## Exercise brief
Filter the records below down to lines containing "Статьи".
(Provided records begins)
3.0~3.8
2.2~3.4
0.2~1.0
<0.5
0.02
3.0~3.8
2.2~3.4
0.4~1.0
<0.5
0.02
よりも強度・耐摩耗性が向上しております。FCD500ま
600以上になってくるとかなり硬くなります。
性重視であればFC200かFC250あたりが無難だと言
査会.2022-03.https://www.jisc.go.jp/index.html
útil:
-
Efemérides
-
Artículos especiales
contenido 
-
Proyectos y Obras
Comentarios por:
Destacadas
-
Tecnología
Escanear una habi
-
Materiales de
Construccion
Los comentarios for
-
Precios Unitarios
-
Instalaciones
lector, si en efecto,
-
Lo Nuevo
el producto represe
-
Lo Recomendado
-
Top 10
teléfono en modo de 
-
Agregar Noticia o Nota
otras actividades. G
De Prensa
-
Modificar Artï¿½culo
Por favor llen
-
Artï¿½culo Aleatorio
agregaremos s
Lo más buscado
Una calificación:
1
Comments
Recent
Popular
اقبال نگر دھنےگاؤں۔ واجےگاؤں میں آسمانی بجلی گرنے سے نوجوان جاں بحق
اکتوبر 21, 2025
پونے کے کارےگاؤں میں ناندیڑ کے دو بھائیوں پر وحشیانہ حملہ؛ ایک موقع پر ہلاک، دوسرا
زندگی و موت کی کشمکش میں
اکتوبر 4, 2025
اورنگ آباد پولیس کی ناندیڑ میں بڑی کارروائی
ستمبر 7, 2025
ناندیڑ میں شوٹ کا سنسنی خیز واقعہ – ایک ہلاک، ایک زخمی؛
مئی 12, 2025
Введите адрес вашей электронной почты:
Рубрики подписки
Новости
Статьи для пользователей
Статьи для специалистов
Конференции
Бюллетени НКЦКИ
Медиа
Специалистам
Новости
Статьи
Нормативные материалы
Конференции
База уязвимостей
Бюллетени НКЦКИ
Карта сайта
(Provided records ends)
## Solution to this problem
Статьи для пользователей
Статьи для специалистов
Статьи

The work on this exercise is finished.